• 24 Nov 2015 1:59 PM | Anonymous

    By Michael Fenzel and Aaron Picozzi

    The November 13 terrorist attacks in Paris and late October bombing of Russian Metrojet flight 9268 have not only crystallized the threat of the self-declared Islamic State to the world, but also created an unlikely opportunity to open a dialogue with Russia. However, these tragedies do not change the long-term threat Russia poses to stability in Europe. Russia’s encroachment in Eastern Europe is a threat to the security and stability of the continent and tests the resolve of NATO in an unprecedented way. Russian President Vladimir Putin’s recent military intervention in Syria is further evidence of his ambition to broaden Russian influence and capitalize on regional instability.

    One thing appears certain: Putin will not be swayed by tough talk from our allies and friends. The failure to take bold action, even amidst a potential collaboration against ISIS, only serves as tacit acceptance of Putin’s violations of international law. Through an increased military posture, an increase of our ground forces specifically, the United States must take the lead to stem the tide of Russia’s advances with tangible efforts to protect our interests in Europe and strengthen the resolve of the NATO alliance.

    Nine Eastern European members of NATO recently met in Romania to discuss the Russian threat and the challenge of refugee flows from Syria into Europe. NATO Secretary General Jens Stoltenberg also used the meeting to call for increased pressure from member countries to respond to Russian aggression, particularly stressing the importance of military presence. The challenge of maintaining a heightened posture comes in the midst of the last stage of U.S. troop reductions in Europe, from a force of 40,000 in 2012 to 26,000 planned for this year.

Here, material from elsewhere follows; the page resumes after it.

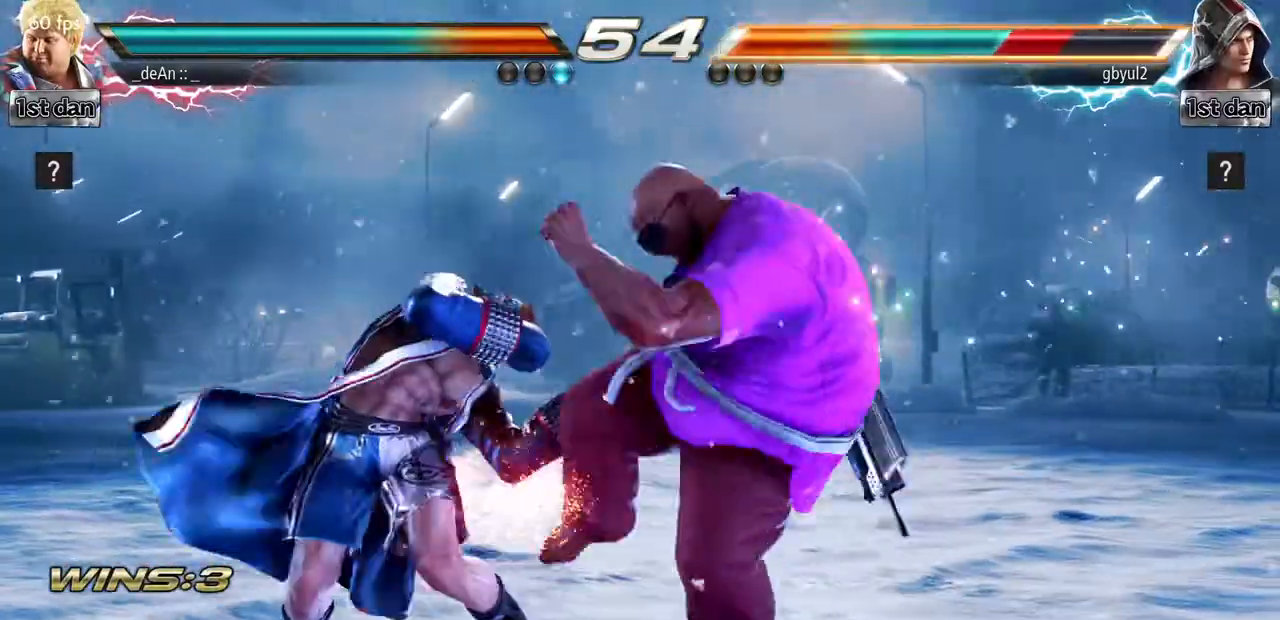
{"buttons": [], "left_stick": "center", "events": [[334, "CIRCLE", "up"]]}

Maintaining this course runs counter to NATO requests for additional U.S. troop presence and to our national interests. Over-the-horizon deterrence will simply not work—deterrence must be real, observable, and project strength.

    The commander of NATO’s Allied Land Component, U.S. Army Lieutenant General John Nicholson, reiterated the importance of maintaining U.S. troop presence, stating unambiguously, “If we get there late, then we may have to fight.” The current effort to deter Russia with U.S. presence in Europe is problematic given the number of troops available—an enduring force of two combat brigades can neither be considered an offensive force nor an effective deterrent. The roughly 30,000 American troops on the ground in Europe today are all that Lieutenant General Ben Hodges (U.S. Army Commander in Europe) has at his disposal. Yet Hodges is faced with the very same task that his forebears faced through the Cold War: deter Russian aggression and expansion. U.S. Secretary of Defense Ashton Carter, recognizing these challenges, has called for a “new playbook” for Russia.

    The recent deployment of U.S. F-15C model aircraft to Incirlik, Turkey provide a hedge against continued Russian expansion and a bulwark to their actions in Syria. These aircraft are equipped with only air-to-air weaponry, designed to counter assets that ISIS does not possess, but they are fully capable of responding to threats from Russian fighter planes. This is one example of a number of prudent measures taken by the Supreme Allied Commander of NATO, General Philip Breedlove, to address Russian attempts to distract from its actions in Ukraine. The introduction of Russian tanks into the Rostov region, along their southern border, is another echo of Cold War-era saber rattling. Carter responded to this maneuver by rotating two U.S. armored brigades to Eastern and Central Europe. Positioning additional mechanized forces in Europe is the only effective method to counter Russian posturing.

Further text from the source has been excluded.